Task item -
Return the items below word for word, starting at the very first line and ending at the line that contains "True or false: Homicide", with that line included.

-.-.-

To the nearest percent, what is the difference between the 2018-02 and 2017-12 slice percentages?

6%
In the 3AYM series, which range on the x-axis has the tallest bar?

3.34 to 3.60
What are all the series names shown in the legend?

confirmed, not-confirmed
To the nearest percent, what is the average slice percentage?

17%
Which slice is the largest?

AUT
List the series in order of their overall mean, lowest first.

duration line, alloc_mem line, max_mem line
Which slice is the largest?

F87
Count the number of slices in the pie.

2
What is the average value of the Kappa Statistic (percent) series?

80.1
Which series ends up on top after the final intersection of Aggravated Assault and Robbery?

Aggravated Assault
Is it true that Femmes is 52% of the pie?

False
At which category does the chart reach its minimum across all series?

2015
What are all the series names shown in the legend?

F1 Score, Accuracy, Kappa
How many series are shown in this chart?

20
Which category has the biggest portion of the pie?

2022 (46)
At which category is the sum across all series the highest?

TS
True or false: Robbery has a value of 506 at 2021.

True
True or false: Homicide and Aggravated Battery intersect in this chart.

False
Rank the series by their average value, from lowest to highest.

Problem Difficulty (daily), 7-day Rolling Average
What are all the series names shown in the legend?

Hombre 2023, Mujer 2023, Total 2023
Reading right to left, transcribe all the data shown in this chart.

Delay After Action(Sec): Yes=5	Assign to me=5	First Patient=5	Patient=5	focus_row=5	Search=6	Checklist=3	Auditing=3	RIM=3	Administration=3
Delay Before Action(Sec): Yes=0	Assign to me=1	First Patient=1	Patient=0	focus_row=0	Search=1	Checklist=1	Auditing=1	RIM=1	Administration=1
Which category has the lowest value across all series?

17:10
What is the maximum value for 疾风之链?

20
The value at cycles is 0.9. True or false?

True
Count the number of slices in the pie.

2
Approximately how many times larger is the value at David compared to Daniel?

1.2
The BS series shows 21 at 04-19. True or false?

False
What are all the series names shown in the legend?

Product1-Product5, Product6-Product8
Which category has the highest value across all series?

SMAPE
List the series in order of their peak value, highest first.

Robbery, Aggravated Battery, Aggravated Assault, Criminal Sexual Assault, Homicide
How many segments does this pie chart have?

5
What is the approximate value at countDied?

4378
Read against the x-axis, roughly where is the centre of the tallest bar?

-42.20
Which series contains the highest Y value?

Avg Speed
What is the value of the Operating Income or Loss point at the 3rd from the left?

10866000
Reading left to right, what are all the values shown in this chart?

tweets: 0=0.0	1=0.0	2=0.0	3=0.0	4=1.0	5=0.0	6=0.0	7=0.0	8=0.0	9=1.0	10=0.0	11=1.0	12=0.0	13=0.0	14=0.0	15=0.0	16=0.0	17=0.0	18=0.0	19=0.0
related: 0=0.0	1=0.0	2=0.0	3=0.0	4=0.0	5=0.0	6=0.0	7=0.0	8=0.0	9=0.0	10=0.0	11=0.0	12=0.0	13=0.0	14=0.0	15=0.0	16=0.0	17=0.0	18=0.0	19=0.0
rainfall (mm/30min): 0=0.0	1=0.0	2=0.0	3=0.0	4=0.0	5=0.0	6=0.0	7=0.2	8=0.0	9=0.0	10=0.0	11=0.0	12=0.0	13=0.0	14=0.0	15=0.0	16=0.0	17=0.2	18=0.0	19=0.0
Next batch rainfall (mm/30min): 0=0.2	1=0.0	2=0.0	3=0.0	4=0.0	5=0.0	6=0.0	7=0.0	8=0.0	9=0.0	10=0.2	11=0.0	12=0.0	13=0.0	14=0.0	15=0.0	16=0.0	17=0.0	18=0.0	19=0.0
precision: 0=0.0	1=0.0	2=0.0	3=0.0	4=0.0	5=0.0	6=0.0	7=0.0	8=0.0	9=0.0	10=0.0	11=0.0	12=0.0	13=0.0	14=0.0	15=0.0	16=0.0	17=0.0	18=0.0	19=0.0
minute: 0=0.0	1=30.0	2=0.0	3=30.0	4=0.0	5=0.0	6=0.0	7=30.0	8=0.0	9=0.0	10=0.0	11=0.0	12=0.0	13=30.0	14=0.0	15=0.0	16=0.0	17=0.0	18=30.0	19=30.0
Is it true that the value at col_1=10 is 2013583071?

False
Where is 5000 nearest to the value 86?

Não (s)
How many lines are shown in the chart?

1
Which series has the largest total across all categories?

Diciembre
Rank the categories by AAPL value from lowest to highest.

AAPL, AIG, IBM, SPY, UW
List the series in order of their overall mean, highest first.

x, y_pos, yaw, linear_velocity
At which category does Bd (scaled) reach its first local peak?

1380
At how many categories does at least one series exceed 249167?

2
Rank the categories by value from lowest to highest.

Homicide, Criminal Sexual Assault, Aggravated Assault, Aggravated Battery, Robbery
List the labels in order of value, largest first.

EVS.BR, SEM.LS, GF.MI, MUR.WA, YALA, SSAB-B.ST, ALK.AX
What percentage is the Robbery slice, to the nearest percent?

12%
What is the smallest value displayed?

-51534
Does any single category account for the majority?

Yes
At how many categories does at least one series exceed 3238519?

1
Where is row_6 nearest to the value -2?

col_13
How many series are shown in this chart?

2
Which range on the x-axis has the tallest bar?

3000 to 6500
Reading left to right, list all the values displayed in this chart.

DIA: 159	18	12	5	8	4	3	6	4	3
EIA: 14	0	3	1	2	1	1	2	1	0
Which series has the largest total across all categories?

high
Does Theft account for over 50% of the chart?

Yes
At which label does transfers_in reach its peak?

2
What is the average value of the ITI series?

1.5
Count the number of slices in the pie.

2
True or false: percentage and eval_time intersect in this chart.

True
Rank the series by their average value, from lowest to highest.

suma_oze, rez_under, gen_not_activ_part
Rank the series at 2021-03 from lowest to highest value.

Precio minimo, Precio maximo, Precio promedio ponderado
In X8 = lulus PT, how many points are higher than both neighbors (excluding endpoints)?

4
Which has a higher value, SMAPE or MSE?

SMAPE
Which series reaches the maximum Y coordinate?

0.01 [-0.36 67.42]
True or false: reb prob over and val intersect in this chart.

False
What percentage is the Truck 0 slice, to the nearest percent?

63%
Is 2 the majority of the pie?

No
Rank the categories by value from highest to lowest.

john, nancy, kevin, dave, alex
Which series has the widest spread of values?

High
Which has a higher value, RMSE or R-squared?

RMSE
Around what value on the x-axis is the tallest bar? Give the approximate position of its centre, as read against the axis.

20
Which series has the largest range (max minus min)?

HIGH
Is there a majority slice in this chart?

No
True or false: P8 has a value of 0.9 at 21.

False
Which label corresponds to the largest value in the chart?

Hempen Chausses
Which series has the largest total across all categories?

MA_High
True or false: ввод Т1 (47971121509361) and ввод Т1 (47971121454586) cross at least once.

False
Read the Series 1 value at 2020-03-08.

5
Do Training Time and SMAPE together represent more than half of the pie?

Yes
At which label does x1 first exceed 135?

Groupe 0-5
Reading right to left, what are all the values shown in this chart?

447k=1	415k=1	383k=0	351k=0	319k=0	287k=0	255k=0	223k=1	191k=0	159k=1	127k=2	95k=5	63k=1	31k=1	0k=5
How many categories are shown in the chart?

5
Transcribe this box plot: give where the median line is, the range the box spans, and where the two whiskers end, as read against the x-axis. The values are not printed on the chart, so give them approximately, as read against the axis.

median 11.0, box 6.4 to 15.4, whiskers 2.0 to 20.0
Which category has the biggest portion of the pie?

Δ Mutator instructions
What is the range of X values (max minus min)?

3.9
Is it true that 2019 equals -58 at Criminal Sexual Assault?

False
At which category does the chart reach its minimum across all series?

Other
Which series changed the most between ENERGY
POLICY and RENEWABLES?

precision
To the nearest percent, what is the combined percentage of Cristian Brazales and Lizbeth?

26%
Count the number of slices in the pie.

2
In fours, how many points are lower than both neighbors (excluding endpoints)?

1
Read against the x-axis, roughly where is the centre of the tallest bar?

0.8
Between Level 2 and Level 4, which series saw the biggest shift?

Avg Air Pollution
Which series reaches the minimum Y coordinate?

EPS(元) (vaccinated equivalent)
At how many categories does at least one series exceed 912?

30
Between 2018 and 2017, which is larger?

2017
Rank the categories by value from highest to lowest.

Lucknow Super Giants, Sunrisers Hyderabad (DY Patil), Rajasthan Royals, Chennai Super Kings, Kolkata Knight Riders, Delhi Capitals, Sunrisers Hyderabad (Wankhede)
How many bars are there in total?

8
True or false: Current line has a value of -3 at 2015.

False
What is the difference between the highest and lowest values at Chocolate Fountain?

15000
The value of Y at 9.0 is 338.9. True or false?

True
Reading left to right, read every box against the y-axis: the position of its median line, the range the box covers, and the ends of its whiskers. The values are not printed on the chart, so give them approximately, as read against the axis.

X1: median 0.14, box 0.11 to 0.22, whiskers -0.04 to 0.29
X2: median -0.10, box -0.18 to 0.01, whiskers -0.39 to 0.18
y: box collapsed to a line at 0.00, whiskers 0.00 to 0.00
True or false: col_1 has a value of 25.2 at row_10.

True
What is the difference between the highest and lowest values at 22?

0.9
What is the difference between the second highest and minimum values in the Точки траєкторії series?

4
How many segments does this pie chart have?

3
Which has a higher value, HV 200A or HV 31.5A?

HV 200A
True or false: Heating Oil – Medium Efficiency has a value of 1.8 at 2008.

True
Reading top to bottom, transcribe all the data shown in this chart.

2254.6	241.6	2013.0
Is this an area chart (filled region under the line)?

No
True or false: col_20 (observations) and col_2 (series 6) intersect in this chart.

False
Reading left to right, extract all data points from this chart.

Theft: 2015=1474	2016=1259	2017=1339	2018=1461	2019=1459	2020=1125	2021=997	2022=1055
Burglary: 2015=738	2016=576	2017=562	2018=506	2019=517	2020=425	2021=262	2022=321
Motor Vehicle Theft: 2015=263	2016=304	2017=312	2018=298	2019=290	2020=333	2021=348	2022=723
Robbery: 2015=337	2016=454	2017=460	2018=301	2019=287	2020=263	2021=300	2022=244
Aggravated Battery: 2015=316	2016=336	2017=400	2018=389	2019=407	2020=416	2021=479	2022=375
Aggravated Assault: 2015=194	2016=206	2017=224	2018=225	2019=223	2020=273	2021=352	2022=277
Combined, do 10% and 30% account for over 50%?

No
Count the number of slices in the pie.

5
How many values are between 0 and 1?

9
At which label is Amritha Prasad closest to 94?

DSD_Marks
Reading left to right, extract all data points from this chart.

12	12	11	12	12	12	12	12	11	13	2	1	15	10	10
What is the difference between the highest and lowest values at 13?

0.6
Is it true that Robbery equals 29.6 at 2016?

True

-.-.-

Task solution -
To the nearest percent, what is the difference between the 2018-02 and 2017-12 slice percentages?

6%
In the 3AYM series, which range on the x-axis has the tallest bar?

3.34 to 3.60
What are all the series names shown in the legend?

confirmed, not-confirmed
To the nearest percent, what is the average slice percentage?

17%
Which slice is the largest?

AUT
List the series in order of their overall mean, lowest first.

duration line, alloc_mem line, max_mem line
Which slice is the largest?

F87
Count the number of slices in the pie.

2
What is the average value of the Kappa Statistic (percent) series?

80.1
Which series ends up on top after the final intersection of Aggravated Assault and Robbery?

Aggravated Assault
Is it true that Femmes is 52% of the pie?

False
At which category does the chart reach its minimum across all series?

2015
What are all the series names shown in the legend?

F1 Score, Accuracy, Kappa
How many series are shown in this chart?

20
Which category has the biggest portion of the pie?

2022 (46)
At which category is the sum across all series the highest?

TS
True or false: Robbery has a value of 506 at 2021.

True
True or false: Homicide and Aggravated Battery intersect in this chart.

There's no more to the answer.